Publicly available singing voice datasets are scarce, leading to significant performance degradation of singing voice synthesis (SVS) models in long-tail scenarios—such as skewed pitch distributions and rare vocal techniques. To address this, we propose a robust training framework grounded in prior and posterior uncertainty estimation. Specifically, we introduce the first differentiable, sample-level adversarial augmentation to enhance prior uncertainty modeling; and design a frame-level posterior uncertainty prediction module that dynamically focuses learning on low-confidence phonetic segments. Our approach unifies differentiable data augmentation, adversarial training, and uncertainty-aware end-to-end SVS modeling. Evaluations on bilingual (Chinese and Japanese) Opencpop and Ofuton-P datasets demonstrate substantial improvements under pitch imbalance and rare singing styles: mean opinion score (MOS) increases by 0.32 and voicing recall rate (VRR) by 4.7%, validating that uncertainty-aware training effectively enhances long-tail generalization.

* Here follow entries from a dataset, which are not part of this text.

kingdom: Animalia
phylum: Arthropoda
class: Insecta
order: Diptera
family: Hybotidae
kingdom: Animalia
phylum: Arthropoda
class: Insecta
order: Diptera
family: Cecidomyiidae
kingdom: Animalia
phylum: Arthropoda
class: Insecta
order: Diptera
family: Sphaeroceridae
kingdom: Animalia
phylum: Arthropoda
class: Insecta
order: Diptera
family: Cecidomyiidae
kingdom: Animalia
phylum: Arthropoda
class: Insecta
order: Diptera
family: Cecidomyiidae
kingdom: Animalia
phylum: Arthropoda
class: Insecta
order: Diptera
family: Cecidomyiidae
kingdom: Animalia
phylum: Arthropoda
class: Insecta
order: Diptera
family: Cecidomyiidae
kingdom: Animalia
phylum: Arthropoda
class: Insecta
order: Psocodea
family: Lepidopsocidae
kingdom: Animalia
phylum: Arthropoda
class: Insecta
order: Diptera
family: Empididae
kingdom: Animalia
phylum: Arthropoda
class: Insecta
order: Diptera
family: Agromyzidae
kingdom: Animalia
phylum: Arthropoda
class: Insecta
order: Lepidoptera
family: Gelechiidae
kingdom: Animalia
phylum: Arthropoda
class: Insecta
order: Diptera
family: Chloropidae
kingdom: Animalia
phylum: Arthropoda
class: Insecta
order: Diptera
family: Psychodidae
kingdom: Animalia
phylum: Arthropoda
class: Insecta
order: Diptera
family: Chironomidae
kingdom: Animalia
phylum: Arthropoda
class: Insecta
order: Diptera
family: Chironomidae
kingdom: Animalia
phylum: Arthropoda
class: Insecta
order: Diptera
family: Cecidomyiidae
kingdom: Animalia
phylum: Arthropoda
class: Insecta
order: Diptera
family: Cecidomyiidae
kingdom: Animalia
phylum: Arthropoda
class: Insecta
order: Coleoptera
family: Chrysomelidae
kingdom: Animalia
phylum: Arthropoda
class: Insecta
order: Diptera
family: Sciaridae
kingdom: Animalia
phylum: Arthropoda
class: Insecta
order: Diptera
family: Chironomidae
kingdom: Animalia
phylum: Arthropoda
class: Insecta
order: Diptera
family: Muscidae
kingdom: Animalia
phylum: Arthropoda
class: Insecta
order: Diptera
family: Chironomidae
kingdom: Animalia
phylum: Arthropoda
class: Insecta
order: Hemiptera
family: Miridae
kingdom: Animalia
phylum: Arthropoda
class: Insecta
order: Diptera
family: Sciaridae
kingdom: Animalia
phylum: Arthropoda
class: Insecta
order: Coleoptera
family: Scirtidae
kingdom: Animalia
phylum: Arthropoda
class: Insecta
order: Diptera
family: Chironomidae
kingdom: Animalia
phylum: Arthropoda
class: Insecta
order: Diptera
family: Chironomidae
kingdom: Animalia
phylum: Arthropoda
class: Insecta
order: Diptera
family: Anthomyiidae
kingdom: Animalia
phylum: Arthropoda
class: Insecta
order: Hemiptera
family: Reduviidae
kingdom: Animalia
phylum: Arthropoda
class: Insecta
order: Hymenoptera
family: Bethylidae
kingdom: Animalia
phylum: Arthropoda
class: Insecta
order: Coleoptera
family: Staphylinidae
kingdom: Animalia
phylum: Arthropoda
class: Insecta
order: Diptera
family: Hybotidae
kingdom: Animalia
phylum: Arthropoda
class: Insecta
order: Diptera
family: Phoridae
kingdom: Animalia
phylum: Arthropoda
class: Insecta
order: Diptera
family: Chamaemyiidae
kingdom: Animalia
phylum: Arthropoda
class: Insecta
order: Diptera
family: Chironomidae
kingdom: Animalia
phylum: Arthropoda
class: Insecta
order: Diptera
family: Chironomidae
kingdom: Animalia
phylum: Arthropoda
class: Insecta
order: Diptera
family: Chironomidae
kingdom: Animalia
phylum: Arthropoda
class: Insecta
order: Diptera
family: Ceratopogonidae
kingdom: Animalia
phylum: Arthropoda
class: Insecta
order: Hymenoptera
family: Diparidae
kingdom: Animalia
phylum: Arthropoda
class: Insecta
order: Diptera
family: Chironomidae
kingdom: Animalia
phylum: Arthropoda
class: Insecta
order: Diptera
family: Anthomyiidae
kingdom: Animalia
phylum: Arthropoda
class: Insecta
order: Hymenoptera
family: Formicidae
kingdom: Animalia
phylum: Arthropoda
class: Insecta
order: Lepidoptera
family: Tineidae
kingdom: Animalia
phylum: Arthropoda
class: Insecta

Singing voice synthesis (SVS) has seen remarkable advancements in recent years. However, compared to speech and general audio data, publicly available singing datasets remain limited. In practice, this data scarcity often leads to performance degradation in long-tail scenarios, such as imbalanced pitch distributions or rare singing styles. To mitigate these challenges, we propose uncertainty-based optimization to improve the training process of end-to-end SVS models. First, we introduce differentiable data augmentation in the adversarial training, which operates in a sample-wise manner to increase the prior uncertainty. Second, we incorporate a frame-level uncertainty prediction module that estimates the posterior uncertainty, enabling the model to allocate more learning capacity to low-confidence segments. Empirical results on the Opencpop and Ofuton-P, across Chinese and Japanese, demonstrate that our approach improves performance in various perspectives.